И в это свидание они стали еще ближе друг к другу, но это означало, что вопрос — как поступить — не только остался, но стал еще острей. Тут же она писала ему: "Антон, знаешь, я боюсь мечтать, т. е. высказывать мечты, но мне мерещится, что из нашего чувства вырастет что-то хорошее, крепкое, и когда я в это верю, то у меня удивительно делается широко и тепло на душе, и хочется и жить и работать, и не трогают тогда мелочи жизненные, и не спрашиваешь себя, зачем живешь. А ты во мне поддерживай эту веру, эту надежду, и нам обоим будет хорошо, и не так трудно жить эти месяцы врозь, правда, дорогой мой?" Как было отказать в этом призыве, который к тому же был криком и его души? Отказать нельзя, но невозможно забыть и о своей болезни. И Чехов вновь думал, думал, думал… Думал наедине с самим собой. Ведь, кроме всего прочего, был тут вопрос, о котором он уже никак не мог говорить с Ольгой Леонардовной.
В Ницце Чехов вновь часто встречается с профессором Ковалевским. В конце января они отправляются в путешествие по Италии. М. Ковалевский в 1915 году рассказывал: "Когда я вспоминаю о Чехове, мне живо приходит на ум ночь, проведенная с ним в одном поезде по дороге в Рим (ночь с 30 на 31 января 1901 года). Нам обоим не спалось. Мы разговорились о своих планах и надеждах. "Мне трудно, — сказал он, — задаться мыслью о какой-нибудь продолжительной работе. Как врач, я знаю, что жизнь моя будет коротка".
Вот об этом и думал Чехов. По необходимости один. Она чувствовала это и писала ему: "Что у тебя на душе? Не надо только гнета, не надо едкой тоски; отдыхай, будь покоен за меня, набирайся здоровья, сил, пиши, работай, посылай мне письма, думай обо мне, питайся хорошенько, живи с комфортом и жди меня — во, сколько дел!"
Все это время Чехов не только думал о своей и ее судьбе. Он много работает.
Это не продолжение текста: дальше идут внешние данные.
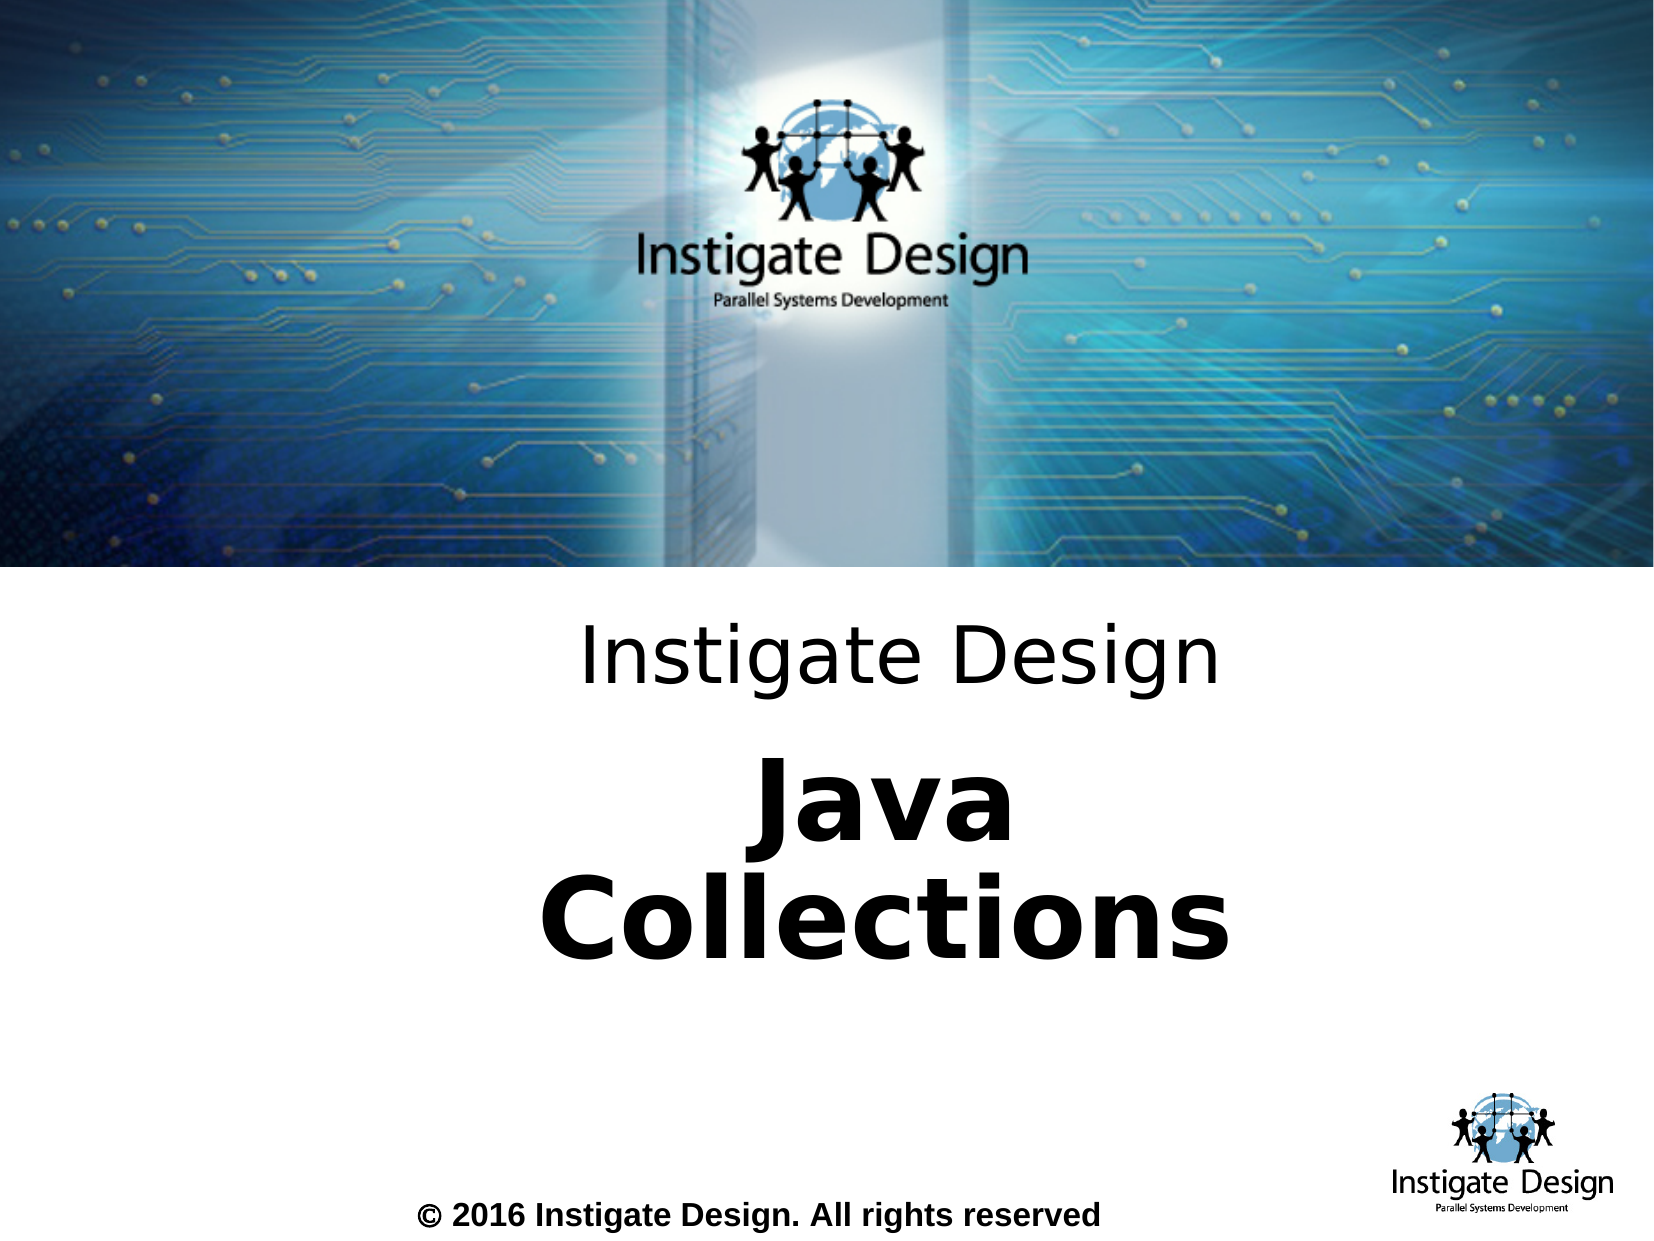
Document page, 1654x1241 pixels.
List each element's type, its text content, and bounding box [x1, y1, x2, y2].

text_box  2016 Instigate Design. All rights reserved [416, 1196, 1224, 1241]
subtitle Java Collections [348, 738, 1348, 1131]
picture [0, 0, 1654, 567]
picture [1393, 1093, 1613, 1213]
title Instigate Design [558, 612, 1243, 738]
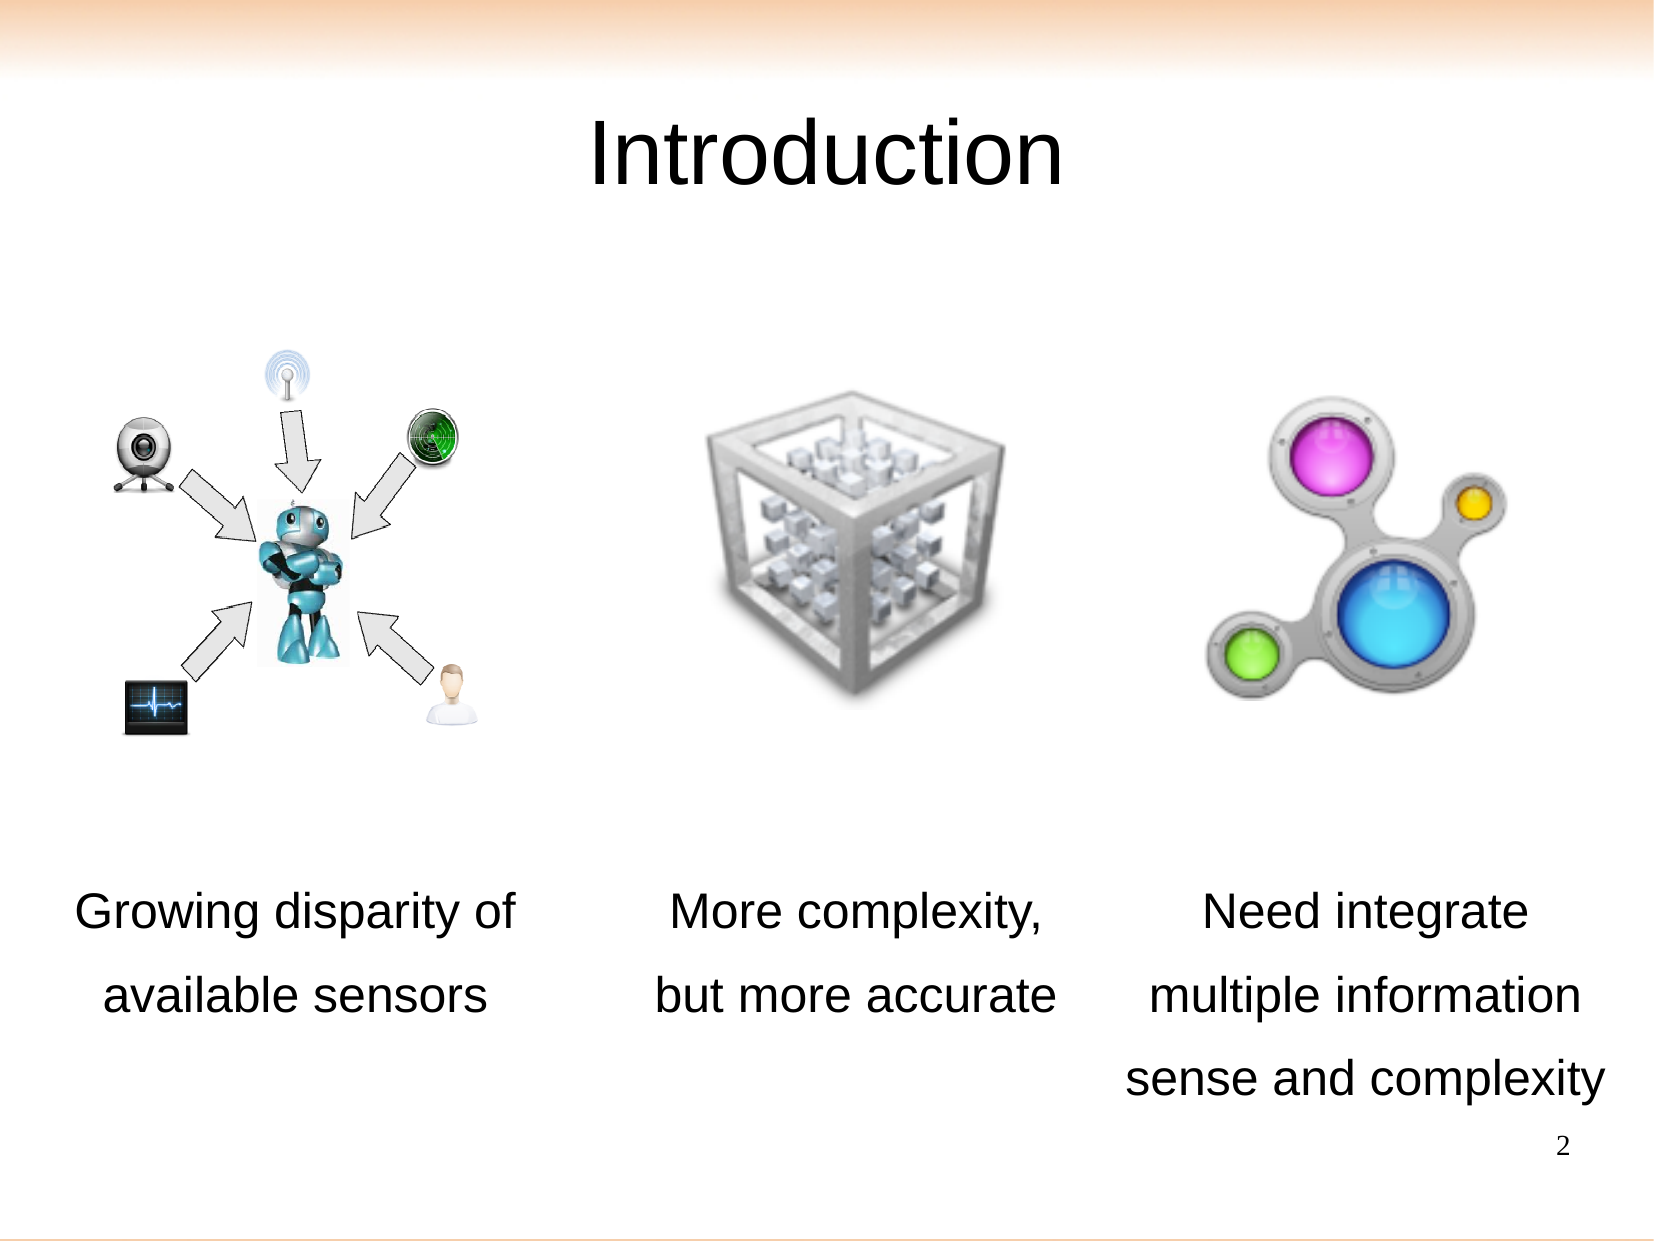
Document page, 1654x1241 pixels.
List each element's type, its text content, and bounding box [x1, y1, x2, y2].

text_box Growing disparity of available sensors [44, 848, 547, 1003]
picture [0, 0, 1654, 1241]
text_box Need integrate multiple information sense and complexity [1107, 848, 1625, 1086]
title Introduction [82, 49, 1571, 257]
text_box More complexity, but more accurate [605, 848, 1107, 1003]
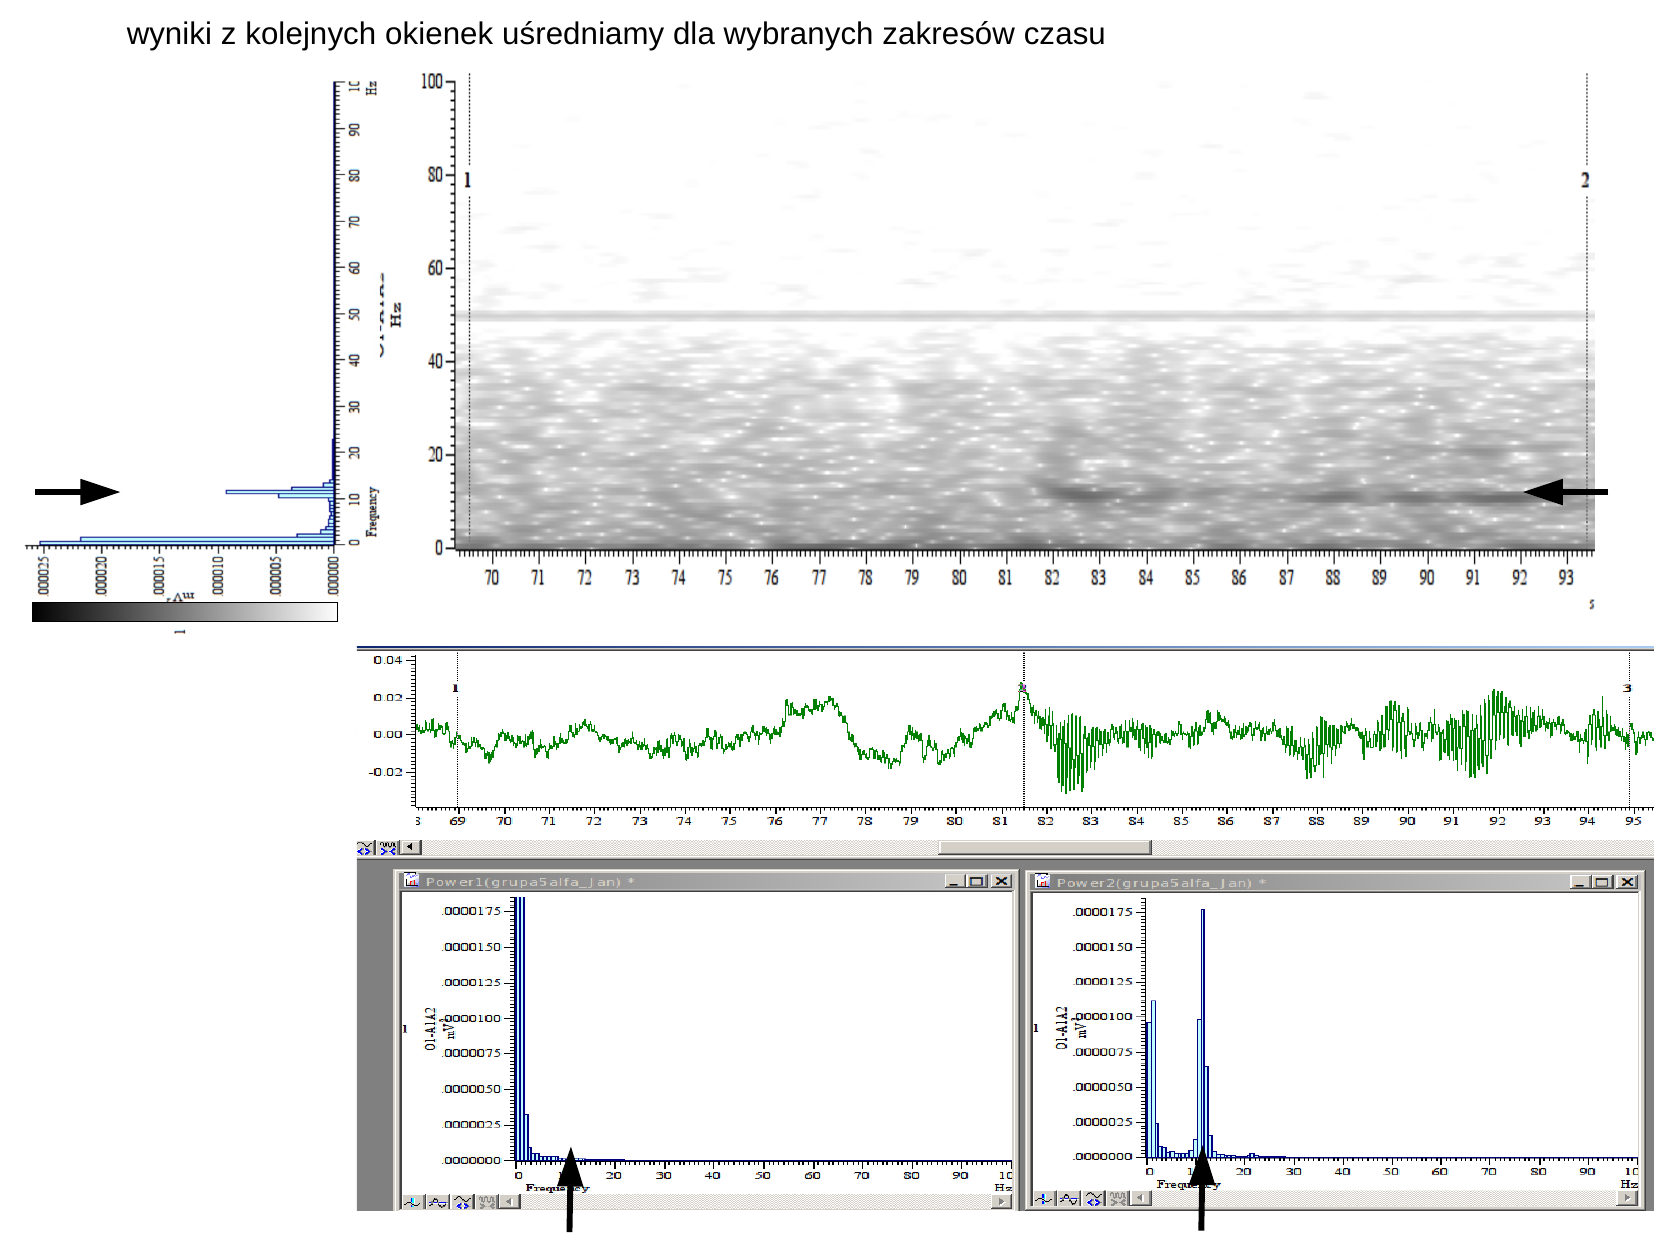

В Ялте Станиславский и Немирович-Данченко получили от писателя обещание, что к осени он закончит "Три сестры". Но работа затягивалась, шла трудно. А тут мешали бесконечные посетители, настолько мешали, что Чехов не может скрыть своего раздражения. 18 августа 1900 года пишет: "…мне жестоко мешают, скверно и подло мешают. Пьеса сидит в голове, уже вылилась, выровнялась и просится на бумагу, но едва я за бумагу, как отворяется дверь и вползает какое-нибудь рыло". Ольга Леонардовна счастлива, что у него налаживается работа над пьесой, только не понимает, почему он не оградит себя от назойливых посетителей. Она пишет: "Милый, голубчик, ну устрани, ну сделай как-нибудь, чтобы этого не было, чтобы ты мог спокойно, не раздражаясь, работать… Я, конечно, свои занятия не могу сравнить с твоей работой, но и я оградила себя от ненужных посещений. Запираюсь у себя и сообщаю прислуге, что я перестаю существовать для кого бы то ни было. Да что я пишу, — ты все это отлично сам знаешь и понимаешь". Конечно, он понимал, но… Чехов оставался Чеховым. В очередном письме опять: "Ах, как мне мешают, если бы ты только знала!!!" И тут же: "Не принимать людей я не могу, это не в моих силах". Так все и шло без изменений все оставшиеся ему годы жизни.